Benjamin Wallach

Personal information
- Born: 18 September 1873 Queenstown, Cape Colony
- Died: 25 May 1935 (aged 61) Troyeville, Johannesburg, South Africa
- Batting: Right-handed
- Role: Wicket-keeper

Domestic team information
- 1897-98 to 1904-05: Transvaal

Career statistics
| Competition | First-class |
| Matches | 15 |
| Runs scored | 108 |
| Batting average | 9.81 |
| 100s/50s | 0/0 |
| Top score | 30 |
| Catches/stumpings | 16/11 |
- Source: CricketArchive, 15 May 2019

= Benjamin Wallach =

South African cricketer

Benjamin Wallach (18 September 1873 – 25 May 1935) was a South African cricketer who played in first-class matches in South Africa and England between 1898 and 1905. He was born in Queenstown, Cape Colony, and died in Troyeville, Johannesburg.

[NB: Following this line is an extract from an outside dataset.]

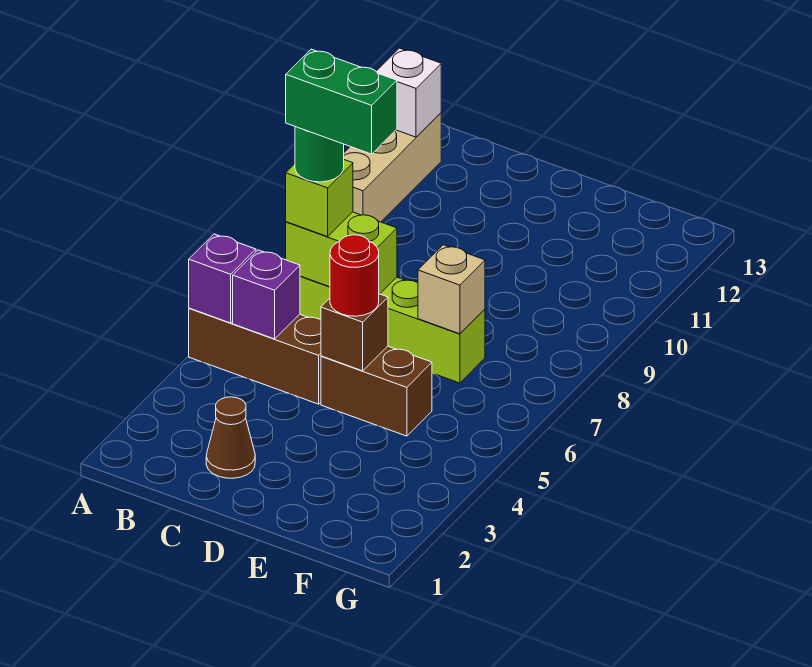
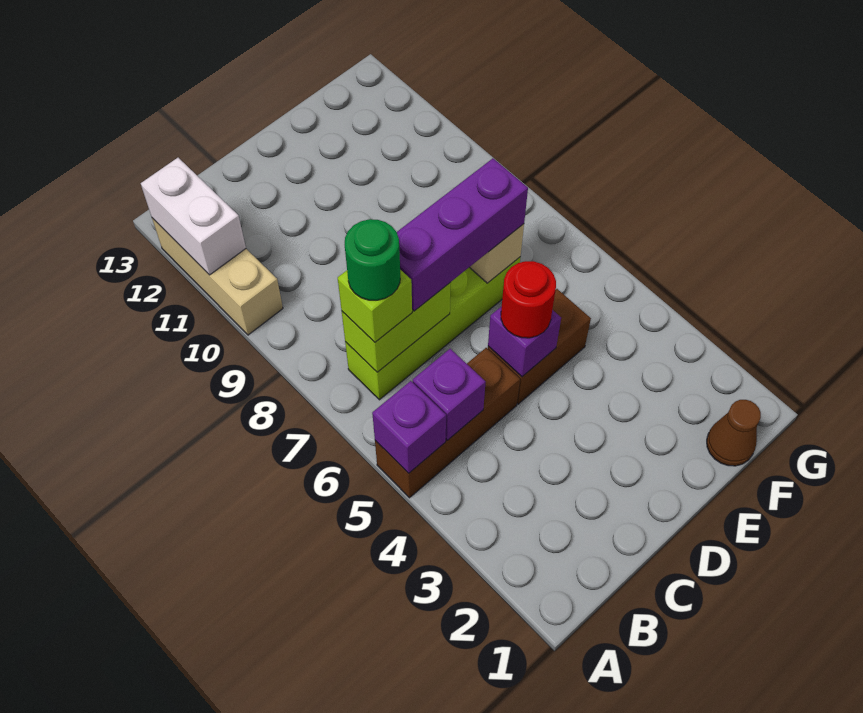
white brick A12 level 2 -> white brick A11:A12 level 2
green brick B7:C7 level 5 -> none
brown cone C2 level 1 -> brown cone F1 level 1
none -> purple brick C7:E7 level 3
brown brick D5 level 2 -> purple brick D5 level 2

Wallach was a lower-order right-handed batsman and a wicketkeeper. He played a couple of matches for Transvaal at the end of the 1897–98 South African cricket season, but then disappeared from first-class cricket for four years. When he reappeared, it was in England where, in the 1902 season, he played twice for W. G. Grace's London County Cricket Club and once for the Marylebone Cricket Club (MCC). Returning to South Africa, he played his only full season of first-class cricket for Transvaal in 1903–04 and was then selected for the South African cricket team in England in 1904, a tour that did not include Test matches. In the event, as reserve wicketkeeper, he played in only three first-class games, also appearing once for London County, and after a final match for Transvaal in 1904–05, his first-class career was over.